In an article in the latest issue of Harper’s Bazaar, Angelina receives the feminist etablishment’s ultimate endorsement: a glowing article by Naomi Wolf. Strangely, Wolf is the author of the best-selling The Beauty Myth, which repackaged the cliche that feminine beauty is a patriarchal tool. How is it that Wolf warmly approves of Jolie’s visible splendor? Here’s the difference. Jolie is the object of sexual fanatasies by women, contends Wolf. So there. It’s not just a patriarchal thing.
Wolf adores Jolie for the glamour she has bestowed on single motherhood. This is sort of like adoring Angelo Bruno for the glamour he bestowed on organized crime. Writes Wolf:
Single moms had been cast as society’s pathetic cases, but with more than a quarter of U.S. households with children headed by such moms, this was long overdue for a rebranding. When Maddox appeared — this adorable, brush-cut tyke photographed by Annie Leibovitz in his early romance with his mom — Jolie revealed a new, and fairly radical, vision of single motherhood that made the relationship seem tender, glamorous, and complete, father figure or no father figure in the picture.

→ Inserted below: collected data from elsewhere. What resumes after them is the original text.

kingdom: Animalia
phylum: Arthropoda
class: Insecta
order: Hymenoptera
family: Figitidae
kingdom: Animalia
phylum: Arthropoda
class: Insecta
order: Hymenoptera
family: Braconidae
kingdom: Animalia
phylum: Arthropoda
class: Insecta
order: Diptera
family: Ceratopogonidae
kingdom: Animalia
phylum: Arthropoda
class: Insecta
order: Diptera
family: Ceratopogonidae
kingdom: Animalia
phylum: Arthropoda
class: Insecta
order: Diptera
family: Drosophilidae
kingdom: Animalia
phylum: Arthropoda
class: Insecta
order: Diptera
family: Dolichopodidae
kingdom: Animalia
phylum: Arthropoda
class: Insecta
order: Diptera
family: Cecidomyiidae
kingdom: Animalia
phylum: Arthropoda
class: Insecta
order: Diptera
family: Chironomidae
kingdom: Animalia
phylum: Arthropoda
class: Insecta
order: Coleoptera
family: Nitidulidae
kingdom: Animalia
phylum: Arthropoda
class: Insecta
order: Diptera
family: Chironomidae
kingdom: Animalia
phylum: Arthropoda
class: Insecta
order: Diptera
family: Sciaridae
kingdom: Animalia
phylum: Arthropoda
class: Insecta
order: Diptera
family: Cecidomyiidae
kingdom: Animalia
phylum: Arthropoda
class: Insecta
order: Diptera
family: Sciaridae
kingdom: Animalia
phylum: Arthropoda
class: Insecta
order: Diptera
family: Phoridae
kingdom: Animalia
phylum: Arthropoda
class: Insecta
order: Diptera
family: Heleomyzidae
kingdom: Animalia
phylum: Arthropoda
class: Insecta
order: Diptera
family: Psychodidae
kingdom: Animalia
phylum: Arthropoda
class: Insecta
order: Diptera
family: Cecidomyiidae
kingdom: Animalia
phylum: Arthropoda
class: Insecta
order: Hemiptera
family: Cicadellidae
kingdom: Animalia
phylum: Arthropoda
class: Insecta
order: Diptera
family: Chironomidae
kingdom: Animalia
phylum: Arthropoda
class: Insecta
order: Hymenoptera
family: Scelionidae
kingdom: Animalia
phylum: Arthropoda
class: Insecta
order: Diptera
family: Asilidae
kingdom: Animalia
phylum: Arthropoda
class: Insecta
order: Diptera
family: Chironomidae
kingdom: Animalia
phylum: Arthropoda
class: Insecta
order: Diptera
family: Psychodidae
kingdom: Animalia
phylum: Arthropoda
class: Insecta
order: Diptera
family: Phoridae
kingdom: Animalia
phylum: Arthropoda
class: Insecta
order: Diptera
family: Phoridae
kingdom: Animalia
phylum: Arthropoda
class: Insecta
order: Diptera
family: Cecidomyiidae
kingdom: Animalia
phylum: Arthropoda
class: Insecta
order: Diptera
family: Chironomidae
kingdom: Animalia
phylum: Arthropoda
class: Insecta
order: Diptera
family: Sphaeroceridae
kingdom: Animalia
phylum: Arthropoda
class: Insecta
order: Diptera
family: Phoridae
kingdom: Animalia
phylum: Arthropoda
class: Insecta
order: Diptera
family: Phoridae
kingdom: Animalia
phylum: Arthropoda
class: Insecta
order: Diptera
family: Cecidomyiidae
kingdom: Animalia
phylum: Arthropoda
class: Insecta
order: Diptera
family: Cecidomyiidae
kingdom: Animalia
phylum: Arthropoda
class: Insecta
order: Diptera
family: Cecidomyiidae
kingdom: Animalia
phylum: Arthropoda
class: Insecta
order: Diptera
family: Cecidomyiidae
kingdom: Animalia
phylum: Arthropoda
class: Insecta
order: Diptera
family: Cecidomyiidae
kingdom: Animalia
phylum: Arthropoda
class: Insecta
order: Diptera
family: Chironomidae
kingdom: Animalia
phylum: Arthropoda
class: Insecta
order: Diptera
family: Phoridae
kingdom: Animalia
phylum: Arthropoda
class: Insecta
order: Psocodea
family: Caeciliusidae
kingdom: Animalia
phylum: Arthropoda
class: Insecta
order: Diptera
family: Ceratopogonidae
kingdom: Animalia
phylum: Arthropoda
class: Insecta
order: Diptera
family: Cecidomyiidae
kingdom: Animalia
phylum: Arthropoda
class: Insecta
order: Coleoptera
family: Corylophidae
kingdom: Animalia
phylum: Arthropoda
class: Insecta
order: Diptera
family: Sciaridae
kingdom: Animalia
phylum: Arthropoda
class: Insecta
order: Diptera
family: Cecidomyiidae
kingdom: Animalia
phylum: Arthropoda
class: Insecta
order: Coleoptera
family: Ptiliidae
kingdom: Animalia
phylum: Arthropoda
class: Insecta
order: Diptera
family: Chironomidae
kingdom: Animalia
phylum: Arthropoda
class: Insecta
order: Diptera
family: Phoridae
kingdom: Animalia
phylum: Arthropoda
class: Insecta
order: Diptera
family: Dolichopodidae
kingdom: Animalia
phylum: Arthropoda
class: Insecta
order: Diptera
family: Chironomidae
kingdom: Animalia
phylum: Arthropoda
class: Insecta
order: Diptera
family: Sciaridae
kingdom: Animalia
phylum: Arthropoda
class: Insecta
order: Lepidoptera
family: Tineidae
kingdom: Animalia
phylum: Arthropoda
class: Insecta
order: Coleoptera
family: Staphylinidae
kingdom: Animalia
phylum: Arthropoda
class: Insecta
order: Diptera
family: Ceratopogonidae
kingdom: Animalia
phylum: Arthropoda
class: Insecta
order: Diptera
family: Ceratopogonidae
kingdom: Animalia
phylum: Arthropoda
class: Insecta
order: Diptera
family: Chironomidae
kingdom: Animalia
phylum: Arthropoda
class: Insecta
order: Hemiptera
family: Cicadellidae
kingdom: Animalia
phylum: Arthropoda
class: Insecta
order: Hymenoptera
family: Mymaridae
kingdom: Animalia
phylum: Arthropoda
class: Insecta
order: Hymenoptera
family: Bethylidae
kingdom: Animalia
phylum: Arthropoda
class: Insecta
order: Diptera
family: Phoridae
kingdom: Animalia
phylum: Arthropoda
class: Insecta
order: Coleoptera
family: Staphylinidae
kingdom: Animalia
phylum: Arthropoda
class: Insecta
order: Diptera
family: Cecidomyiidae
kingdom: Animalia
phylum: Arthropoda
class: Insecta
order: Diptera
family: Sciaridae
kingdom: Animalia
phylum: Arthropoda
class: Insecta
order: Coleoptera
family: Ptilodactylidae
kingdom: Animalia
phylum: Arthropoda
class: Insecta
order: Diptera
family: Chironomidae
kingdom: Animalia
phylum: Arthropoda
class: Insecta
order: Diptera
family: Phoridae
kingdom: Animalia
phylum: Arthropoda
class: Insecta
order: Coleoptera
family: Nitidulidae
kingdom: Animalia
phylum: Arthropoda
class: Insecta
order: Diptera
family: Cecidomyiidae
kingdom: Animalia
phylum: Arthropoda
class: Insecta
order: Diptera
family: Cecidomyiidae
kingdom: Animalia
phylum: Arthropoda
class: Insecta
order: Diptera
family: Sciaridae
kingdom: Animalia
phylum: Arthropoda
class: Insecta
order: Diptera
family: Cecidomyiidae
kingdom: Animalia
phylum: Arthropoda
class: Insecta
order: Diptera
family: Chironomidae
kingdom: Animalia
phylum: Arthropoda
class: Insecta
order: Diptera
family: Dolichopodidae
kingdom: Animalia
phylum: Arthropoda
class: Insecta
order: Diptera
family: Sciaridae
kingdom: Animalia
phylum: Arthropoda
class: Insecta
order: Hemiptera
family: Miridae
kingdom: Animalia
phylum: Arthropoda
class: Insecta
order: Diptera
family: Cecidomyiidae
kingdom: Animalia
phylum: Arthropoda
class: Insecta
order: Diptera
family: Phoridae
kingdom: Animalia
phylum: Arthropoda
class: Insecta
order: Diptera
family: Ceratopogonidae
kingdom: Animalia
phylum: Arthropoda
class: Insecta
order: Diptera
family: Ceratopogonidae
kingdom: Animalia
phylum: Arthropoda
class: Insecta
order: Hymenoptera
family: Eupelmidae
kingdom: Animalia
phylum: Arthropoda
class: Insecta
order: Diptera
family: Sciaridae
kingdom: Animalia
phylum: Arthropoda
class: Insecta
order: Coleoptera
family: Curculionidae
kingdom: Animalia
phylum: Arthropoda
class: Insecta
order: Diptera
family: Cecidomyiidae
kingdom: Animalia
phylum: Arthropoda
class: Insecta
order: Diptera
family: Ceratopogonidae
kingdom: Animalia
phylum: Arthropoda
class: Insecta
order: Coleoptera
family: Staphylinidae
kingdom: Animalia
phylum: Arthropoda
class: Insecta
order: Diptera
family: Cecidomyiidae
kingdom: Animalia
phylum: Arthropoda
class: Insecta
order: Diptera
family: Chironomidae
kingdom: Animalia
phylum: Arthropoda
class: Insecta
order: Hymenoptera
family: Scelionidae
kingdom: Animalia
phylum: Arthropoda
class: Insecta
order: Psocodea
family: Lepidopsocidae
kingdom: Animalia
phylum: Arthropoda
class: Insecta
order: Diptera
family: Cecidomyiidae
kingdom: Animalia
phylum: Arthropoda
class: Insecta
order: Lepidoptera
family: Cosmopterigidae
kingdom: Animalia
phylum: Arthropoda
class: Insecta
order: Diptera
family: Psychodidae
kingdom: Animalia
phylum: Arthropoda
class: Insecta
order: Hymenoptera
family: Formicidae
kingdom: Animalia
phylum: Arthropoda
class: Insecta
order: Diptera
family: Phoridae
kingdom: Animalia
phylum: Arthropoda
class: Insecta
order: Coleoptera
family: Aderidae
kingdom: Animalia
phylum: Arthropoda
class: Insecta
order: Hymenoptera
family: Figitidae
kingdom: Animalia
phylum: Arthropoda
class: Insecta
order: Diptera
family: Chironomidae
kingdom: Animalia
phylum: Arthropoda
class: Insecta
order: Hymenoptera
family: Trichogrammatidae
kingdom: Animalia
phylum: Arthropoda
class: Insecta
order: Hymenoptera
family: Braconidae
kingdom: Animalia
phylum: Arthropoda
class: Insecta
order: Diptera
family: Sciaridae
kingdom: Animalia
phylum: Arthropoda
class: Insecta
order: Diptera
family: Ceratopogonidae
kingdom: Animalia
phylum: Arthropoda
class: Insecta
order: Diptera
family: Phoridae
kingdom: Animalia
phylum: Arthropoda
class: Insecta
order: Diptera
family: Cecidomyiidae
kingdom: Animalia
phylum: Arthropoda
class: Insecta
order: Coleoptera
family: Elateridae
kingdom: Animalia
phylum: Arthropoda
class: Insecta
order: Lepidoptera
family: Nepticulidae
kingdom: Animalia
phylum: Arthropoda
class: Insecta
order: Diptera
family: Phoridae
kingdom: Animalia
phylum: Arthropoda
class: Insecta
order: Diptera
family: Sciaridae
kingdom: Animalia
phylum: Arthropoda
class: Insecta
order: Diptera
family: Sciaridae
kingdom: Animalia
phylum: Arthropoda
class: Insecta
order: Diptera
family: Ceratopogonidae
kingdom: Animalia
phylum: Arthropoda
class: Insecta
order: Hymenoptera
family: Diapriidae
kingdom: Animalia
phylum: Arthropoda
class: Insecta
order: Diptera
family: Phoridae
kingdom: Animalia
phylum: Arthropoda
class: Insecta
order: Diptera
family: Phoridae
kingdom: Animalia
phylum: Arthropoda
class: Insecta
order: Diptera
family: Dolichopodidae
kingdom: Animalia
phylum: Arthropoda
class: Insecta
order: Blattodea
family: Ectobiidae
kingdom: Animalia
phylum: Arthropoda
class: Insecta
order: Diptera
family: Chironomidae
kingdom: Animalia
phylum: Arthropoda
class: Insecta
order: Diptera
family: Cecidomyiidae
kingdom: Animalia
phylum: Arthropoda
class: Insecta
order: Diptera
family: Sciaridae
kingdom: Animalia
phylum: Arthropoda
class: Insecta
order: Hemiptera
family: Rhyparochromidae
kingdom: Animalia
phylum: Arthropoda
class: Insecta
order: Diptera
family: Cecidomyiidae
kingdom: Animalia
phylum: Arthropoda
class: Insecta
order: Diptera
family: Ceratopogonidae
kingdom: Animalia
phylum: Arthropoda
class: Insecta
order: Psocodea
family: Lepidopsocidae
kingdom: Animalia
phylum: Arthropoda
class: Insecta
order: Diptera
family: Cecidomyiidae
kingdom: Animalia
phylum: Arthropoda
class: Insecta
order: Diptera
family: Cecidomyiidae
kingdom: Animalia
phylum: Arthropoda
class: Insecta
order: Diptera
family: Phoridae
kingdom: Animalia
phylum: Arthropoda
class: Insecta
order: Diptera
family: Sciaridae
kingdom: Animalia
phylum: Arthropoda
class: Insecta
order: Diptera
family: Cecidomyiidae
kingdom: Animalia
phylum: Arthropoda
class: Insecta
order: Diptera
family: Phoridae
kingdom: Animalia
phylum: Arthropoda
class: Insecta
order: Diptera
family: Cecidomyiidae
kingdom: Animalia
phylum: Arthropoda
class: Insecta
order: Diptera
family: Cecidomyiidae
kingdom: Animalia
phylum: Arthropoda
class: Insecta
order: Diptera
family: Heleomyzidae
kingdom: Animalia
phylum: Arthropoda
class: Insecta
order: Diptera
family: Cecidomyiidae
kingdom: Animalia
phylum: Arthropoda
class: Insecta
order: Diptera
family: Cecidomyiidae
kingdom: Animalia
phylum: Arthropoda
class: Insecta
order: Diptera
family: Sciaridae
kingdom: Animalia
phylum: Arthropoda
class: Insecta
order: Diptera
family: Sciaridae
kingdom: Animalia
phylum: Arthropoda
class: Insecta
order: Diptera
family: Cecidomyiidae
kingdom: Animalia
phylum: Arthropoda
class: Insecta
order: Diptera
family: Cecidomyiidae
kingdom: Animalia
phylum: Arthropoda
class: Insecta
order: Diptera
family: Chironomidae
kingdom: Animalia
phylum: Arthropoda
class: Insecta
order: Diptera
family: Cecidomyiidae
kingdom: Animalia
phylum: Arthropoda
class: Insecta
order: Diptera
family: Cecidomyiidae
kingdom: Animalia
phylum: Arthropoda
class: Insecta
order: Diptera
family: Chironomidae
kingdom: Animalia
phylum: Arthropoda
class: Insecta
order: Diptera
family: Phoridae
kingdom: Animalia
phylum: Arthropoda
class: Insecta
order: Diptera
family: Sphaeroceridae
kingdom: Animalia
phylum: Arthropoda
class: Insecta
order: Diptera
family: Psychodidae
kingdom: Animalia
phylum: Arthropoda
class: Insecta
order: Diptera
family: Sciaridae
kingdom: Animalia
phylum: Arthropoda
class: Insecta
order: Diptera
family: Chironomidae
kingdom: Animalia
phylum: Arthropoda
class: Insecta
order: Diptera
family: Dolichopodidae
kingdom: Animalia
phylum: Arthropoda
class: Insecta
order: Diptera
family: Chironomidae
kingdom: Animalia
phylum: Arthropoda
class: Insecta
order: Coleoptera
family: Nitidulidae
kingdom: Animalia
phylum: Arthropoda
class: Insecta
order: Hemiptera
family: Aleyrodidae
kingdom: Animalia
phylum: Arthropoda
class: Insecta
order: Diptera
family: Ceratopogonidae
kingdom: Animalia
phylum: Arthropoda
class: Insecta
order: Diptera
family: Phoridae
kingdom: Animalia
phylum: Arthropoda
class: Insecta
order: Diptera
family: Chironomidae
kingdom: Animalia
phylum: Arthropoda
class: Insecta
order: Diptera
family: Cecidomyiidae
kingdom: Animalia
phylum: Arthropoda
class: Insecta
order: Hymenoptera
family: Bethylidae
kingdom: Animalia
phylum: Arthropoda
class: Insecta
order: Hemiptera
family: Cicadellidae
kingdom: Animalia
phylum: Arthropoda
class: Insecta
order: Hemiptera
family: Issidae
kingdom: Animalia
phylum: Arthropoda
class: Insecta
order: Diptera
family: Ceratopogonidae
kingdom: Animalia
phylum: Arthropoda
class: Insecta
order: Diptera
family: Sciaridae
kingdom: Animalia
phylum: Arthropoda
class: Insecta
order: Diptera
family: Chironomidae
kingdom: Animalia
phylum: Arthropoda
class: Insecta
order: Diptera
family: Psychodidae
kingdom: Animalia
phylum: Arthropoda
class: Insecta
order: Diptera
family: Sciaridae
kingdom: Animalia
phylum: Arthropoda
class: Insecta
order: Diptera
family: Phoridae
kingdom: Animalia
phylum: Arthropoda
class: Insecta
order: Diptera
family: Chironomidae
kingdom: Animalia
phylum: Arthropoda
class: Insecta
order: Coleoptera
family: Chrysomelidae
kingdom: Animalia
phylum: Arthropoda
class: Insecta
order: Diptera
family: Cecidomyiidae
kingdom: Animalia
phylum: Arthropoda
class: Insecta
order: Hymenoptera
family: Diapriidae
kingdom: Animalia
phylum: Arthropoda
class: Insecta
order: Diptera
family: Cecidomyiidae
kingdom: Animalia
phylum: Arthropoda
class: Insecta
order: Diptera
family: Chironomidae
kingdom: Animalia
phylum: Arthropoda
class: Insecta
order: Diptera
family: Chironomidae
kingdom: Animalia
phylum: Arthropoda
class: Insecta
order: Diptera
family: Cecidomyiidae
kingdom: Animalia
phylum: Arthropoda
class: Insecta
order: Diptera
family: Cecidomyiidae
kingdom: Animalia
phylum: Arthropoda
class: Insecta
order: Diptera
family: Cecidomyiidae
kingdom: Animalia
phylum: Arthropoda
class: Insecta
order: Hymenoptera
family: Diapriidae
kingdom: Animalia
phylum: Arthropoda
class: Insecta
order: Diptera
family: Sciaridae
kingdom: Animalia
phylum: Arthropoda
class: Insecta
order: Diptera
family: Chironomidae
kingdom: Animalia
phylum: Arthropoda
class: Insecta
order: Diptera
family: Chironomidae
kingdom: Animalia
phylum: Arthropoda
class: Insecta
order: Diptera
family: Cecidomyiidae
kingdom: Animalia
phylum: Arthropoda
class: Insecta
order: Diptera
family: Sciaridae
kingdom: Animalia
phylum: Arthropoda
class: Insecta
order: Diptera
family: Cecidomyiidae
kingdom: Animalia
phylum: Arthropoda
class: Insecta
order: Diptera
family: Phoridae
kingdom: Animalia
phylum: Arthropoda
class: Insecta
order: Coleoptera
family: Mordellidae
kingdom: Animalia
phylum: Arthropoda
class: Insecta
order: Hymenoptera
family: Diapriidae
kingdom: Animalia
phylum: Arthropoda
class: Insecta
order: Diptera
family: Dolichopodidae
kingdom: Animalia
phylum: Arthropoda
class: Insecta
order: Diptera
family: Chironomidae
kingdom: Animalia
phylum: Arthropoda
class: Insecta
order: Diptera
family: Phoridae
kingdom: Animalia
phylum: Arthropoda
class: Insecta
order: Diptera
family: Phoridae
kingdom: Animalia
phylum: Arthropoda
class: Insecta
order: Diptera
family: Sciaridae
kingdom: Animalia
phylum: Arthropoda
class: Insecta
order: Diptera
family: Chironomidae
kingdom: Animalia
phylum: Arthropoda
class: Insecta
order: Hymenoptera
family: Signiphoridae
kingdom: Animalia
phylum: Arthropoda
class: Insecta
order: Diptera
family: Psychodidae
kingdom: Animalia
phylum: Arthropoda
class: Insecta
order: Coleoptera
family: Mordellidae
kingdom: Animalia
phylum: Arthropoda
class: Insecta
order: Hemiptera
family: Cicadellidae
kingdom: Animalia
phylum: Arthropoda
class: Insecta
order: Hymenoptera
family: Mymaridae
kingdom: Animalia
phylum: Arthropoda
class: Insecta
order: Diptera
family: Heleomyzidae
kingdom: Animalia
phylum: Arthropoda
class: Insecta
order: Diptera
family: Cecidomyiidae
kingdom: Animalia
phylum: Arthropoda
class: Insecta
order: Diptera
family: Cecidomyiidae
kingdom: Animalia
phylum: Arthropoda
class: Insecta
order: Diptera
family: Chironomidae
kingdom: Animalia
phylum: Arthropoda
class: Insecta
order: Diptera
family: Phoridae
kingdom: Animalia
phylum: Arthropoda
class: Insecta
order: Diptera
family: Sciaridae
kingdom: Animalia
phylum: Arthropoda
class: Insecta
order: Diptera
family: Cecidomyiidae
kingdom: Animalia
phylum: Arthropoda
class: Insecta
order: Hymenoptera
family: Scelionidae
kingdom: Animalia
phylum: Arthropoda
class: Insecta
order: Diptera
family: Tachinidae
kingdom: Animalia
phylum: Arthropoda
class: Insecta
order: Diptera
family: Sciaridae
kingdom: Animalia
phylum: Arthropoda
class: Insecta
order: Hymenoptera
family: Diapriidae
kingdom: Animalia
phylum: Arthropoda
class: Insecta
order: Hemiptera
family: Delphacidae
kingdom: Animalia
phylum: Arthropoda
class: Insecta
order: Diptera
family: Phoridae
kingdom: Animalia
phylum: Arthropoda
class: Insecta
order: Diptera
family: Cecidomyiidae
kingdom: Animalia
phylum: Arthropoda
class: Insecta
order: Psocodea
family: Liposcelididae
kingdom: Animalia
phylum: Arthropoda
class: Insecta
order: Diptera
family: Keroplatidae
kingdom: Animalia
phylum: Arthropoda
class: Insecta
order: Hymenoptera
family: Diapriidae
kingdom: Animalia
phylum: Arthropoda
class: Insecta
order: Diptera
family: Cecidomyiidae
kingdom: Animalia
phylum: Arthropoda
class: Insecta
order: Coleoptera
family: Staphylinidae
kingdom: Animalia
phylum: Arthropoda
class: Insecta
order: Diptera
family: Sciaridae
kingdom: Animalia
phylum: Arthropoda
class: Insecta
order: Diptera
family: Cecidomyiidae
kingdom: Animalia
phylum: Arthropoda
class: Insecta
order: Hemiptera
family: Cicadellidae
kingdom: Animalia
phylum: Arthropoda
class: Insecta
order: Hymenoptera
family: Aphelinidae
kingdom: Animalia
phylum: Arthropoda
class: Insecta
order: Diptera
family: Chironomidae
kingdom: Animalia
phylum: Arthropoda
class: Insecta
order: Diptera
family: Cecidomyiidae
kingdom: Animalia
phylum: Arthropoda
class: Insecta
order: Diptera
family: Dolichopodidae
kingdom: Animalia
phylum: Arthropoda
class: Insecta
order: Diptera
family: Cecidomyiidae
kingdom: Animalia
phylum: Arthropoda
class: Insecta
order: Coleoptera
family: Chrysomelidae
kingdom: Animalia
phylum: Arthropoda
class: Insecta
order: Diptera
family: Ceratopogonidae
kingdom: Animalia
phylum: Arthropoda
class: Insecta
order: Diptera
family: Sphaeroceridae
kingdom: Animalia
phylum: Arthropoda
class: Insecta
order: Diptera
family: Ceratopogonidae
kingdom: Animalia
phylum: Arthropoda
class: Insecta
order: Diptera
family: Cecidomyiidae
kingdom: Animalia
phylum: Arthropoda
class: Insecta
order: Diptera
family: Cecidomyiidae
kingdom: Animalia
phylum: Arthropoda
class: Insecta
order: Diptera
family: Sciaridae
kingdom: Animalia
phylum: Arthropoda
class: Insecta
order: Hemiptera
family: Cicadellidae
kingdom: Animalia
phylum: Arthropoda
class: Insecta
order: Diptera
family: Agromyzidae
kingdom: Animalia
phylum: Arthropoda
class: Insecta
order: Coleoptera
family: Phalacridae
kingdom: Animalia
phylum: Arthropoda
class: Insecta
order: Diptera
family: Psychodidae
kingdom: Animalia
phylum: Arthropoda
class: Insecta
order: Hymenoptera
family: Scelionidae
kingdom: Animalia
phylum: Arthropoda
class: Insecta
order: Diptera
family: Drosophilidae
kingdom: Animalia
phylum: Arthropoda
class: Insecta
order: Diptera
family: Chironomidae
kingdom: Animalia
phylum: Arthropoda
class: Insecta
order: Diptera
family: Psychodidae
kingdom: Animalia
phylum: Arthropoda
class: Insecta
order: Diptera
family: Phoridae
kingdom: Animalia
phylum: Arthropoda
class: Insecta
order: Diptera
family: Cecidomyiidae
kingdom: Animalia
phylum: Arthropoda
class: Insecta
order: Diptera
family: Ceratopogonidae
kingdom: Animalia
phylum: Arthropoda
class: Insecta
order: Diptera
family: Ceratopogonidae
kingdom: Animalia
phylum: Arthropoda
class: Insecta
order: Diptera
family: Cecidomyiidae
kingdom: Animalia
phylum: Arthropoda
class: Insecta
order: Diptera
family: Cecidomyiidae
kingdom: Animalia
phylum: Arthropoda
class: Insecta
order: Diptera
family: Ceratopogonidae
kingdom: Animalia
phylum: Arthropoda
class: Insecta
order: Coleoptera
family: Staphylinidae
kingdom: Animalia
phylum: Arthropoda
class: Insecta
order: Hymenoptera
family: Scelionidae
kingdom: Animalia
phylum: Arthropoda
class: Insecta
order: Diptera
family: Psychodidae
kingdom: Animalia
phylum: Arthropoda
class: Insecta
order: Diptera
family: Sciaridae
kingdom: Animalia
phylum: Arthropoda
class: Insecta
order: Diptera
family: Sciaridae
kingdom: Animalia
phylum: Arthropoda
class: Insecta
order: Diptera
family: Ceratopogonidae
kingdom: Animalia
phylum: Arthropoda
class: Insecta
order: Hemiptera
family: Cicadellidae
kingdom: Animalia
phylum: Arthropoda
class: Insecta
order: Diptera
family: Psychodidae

Feminists have as much psychological insight into the average child as Fagin, Charles Dickens’ famous con man. Fagin snatched unsuspecting children off the streets of London to turn them into pickpockets. Feminists snatch children from lives of potential normalcy. Do they get a thrill out of this?
It is a widely known fact that children have an affinity for fathers. Life in a household run by a single mother is notoriously unstable. Just check the prisons. I have a hard time attributing Wolf’s ignorance to the blinding effect of ideology. This is brutal callousness. This is a power play by women – not against men, but against children.